- **Exercise requirements**
According to the advanced methods page, why is cross-jurisdiction replication needed? Reply in one to three sentences.

Skip to content

Advanced Methods

Intuition (plain-language)

The conceptual move on this page is to be precise about what is being identified. The screen does not estimate guilt or damages; it produces a defensible ranking of forensic priority — an answer to "investigate whom first," not "who is liable." The audit chain then works through every artifact a single dataset could hide (raw volume, overfitting, threshold choice, lucky years) and rules them out one by one. The two things it cannot settle from BEC alone — quirks of the data source and which cartels prosecutors happened to pursue — are exactly what cross-jurisdiction replication is meant to test.

This page collects the methodological machinery that supports the empirical claims in the manuscript but is too heavy for the Robustness and Extensions tabs. It documents the formal audit chain that the current (v20) submission relies on, with cross-references to the AN pages where each result is computed.

Identification under costly observability

The award-layer triage is operationalized as a monotone rank over zero-win firms, not a classifier. The legal-economic object is forensic priority, not liability. The construct identifies participation intensity within the always-loser stratum; that intensity orders cobidder risk, not cartel membership.

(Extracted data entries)
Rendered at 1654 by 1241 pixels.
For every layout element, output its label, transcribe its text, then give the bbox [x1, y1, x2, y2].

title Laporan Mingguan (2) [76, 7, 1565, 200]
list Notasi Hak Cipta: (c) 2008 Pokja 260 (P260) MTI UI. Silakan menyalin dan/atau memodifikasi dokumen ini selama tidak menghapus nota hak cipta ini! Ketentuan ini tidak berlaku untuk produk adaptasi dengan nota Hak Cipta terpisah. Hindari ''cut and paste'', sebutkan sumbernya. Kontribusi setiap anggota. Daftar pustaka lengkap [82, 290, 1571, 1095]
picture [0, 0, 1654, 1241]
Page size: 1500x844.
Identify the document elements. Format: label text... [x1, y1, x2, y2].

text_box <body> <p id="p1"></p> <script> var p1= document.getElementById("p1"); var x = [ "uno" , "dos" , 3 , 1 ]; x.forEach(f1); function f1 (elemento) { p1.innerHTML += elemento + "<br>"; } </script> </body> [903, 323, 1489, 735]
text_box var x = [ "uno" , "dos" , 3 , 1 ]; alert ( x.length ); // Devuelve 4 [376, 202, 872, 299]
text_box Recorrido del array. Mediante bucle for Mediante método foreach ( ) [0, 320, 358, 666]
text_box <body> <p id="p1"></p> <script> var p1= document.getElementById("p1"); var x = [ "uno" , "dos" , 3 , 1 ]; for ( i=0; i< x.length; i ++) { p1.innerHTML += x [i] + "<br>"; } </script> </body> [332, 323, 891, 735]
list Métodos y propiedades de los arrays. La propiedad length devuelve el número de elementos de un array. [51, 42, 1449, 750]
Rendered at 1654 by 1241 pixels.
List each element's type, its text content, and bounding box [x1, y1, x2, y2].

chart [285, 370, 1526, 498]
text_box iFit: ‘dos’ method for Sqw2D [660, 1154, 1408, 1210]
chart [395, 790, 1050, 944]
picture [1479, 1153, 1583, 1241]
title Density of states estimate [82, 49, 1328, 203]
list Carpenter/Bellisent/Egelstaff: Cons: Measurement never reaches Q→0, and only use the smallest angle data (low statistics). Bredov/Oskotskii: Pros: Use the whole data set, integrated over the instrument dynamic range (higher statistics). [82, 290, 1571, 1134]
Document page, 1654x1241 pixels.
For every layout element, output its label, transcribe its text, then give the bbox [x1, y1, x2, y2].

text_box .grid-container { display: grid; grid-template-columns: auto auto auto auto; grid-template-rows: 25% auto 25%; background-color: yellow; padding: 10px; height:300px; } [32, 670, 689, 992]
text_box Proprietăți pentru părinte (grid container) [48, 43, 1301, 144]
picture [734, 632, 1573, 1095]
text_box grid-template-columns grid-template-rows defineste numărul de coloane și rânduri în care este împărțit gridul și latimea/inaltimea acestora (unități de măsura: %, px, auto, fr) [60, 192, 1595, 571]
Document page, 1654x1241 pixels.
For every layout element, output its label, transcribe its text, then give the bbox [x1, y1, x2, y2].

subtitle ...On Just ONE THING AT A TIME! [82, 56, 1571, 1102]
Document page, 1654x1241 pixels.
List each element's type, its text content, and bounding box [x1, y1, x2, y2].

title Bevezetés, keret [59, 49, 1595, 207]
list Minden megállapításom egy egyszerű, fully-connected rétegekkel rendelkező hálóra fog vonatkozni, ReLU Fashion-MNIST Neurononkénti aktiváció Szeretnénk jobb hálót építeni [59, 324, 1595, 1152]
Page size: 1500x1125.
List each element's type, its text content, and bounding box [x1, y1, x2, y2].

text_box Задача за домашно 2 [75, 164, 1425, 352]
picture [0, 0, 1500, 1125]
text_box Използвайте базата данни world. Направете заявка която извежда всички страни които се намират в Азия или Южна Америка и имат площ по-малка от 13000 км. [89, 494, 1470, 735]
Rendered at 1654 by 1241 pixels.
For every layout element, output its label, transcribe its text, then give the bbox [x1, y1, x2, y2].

- **Problem solution**
The audit chain cannot settle two things from BEC alone: quirks of the data source and which cartels prosecutors happened to pursue. Cross-jurisdiction replication is meant to test exactly those two things.